Tempos de construir o agora, frente à antiga normalidade, com o melhor aproveitamento da lição
Inspirado na aula do professor Walter Kohan (UERJ), comecei a pensar no tempo, em suas múltiplas faces, e convido o nobre leitor a viajar comigo, na possibilidade de reflexão filosófica do tempo, em “tempos de pandemia”.
O possível recuo da pandemia exige a reflexão da construção, a partir da desconstrução, o que podemos chamar de reconstrução, de “um tempo”.
Não se trata de “um tempo cronológico” do qual não temos ingerência, mas de um “tempo de viver”, de fazer, de desfazer e refazer, de se permitir destruir e reconstruir e, acima de tudo, um “tempo de pensar”.
As rupturas na construção da vida, inevitavelmente, aparecem, assim como na tragédia grega, com sua dose de determinação e de liberdade de escolhas, atitudes pessoais, muitas vezes orgulhosas de sua forma, sem questionamento do conteúdo, como a atitude de Creonte em Antígona, de Sófocles.
A pandemia, que parou o mundo em “seu tempo”, afirmou-se de forma superior ao imperativo “daquele tempo”, tudo urgente, um vínculo muito forte na relação capital x tempo: tempo é dinheiro.
Todo frenesi que a rotina exigia pode ser exemplificado desde a partida matinal para o labor que, muitas vezes, não permitia ao ser comum, o trabalhador, aguardar alguns minutos para tomar uma condução em que pudesse se transportar sentado, até o desespero dos pais, pela marcha de ascensão dos filhos, na escola e na carreira profissional, tudo, toda essa urgência, de repente foi paralisada.
O ano escolar pode ser perdido, o estágio, a preparação para o Enem ou concursos, a prosperidade dos negócios, as produções culturais públicas, os empregos e até os quebra-galhos, espalhados pelas ruas entre catadores de recicláveis, vendedores de sinais e ônibus, flanelinhas, etc., enfim “o tempo” tornou-se outro.
A vida passou a se reger por um “tempo de dentro”, de cada um, de cada família, de cada grupo social ou econômico, de cada momento (que também é tempo). O trabalho em home office proporcionou a interseção do mundo do trabalho com o doméstico e passaram a participar de importantes reuniões, não só os filhos, mas também os animais da família que, volta e meia, passam frente à câmera. A rigor, podemos dizer que o “tempo do trabalho” não é mais exclusivamente do trabalho.

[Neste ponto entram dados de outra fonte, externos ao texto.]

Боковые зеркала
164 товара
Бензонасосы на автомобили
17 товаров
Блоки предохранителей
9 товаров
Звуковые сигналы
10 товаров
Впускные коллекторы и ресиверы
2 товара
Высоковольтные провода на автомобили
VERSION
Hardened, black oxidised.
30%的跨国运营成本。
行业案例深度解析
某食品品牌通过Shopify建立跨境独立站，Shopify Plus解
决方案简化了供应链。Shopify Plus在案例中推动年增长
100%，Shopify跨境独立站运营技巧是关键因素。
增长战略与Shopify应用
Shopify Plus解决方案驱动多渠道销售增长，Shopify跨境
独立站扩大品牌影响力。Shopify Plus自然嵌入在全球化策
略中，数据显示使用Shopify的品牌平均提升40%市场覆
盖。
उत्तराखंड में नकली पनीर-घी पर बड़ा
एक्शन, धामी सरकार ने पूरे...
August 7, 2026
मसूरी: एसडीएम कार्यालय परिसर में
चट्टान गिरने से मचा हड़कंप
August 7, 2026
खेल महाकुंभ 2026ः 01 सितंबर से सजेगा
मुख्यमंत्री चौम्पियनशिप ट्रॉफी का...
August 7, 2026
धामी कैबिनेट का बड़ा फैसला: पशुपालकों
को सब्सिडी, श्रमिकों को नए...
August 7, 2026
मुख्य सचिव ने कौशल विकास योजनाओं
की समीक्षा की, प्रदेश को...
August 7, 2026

Em tempo: algumas atividades já estão em condições de ter seu tempo integral, outras uma parte dele e outras, ainda não. Contaminados pelo saudosismo de “outros tempos”, uns se precipitam, atropelam o tempo e acabam sendo forçados a se darem ainda mais tempo.

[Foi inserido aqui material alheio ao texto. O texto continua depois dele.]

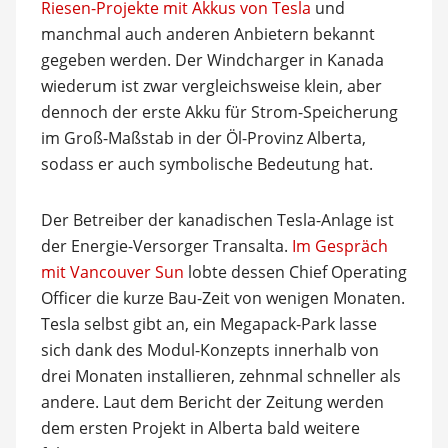
Riesen-Projekte mit Akkus von Tesla
und
manchmal auch anderen Anbietern bekannt
gegeben werden. Der Windcharger in Kanada
wiederum ist zwar vergleichsweise klein, aber
dennoch der erste Akku für Strom-Speicherung
im Groß-Maßstab in der Öl-Provinz Alberta,
sodass er auch symbolische Bedeutung hat.
Der Betreiber der kanadischen Tesla-Anlage ist
der Energie-Versorger Transalta.
Im Gespräch
mit Vancouver Sun
lobte dessen Chief Operating
Officer die kurze Bau-Zeit von wenigen Monaten.
Tesla selbst gibt an, ein Megapack-Park lasse
sich dank des Modul-Konzepts innerhalb von
drei Monaten installieren, zehnmal schneller als
andere. Laut dem Bericht der Zeitung werden
dem ersten Projekt in Alberta bald weitere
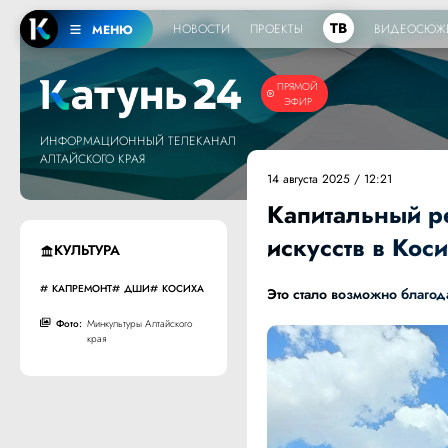
ТВ
НОВОСТИ
ПРОЕКТЫ
ВИДЕОСЮЖ
МЕНЮ
ПРЯМОЙ
ЭФИР
ИНФОРМАЦИОННЫЙ ТЕЛЕКАНАЛ
АЛТАЙСКОГО КРАЯ
14 августа 2025 / 12:21
Капитальный р
искусств в Кос
КУЛЬТУРА
КАПРЕМОНТ
ДШИ
КОСИХА
Это стало возможно благо
Фото:
Минкультуры Алтайского
края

A angústia de quem conta o tempo é sempre “o tempo perdido”. Como recuperar todo atraso?
“Tempos difíceis”…
Retornando à aula do professor Kohan, só vamos construir nosso tempo, parando o tempo para o exercício do pensamento. Este só acontece se não existir a exigência do tempo, é preciso calma, vagareza, um hiato na ação, para que se deem os laços entre os raciocínios e a compreensão dos fatos, para a construção de hipóteses, nova reflexão, num movimento circular do pensamento com ele mesmo, para validação ou não dessas hipóteses, podendo ser necessária ainda a especulação de outras hipóteses e, só depois de muito exercício do pensamento em torno da questão, poder decidir a ação.

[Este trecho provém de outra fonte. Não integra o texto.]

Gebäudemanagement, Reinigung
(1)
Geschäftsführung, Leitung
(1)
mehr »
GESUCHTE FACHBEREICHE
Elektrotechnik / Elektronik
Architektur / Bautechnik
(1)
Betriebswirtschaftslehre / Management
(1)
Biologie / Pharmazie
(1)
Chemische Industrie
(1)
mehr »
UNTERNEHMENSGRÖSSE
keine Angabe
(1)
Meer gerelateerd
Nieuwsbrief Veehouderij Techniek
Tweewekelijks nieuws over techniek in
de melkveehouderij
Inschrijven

Seria prudente acelerar a vida para “ganhar mais tempo”, ou “recuperar o tempo perdido”?
Se imaginarmos que paramos em março e só agora iniciamos a construção do retorno, dá para ver que tivemos “um bom tempo” para refletir sobre o que vivíamos no “tempo passado”, como sobrevivemos o “tempo parado” e “que tempo” queremos viver doravante.
Afinal, o que precisamos mais?
Mais tempo, menos tempo ou parar no tempo?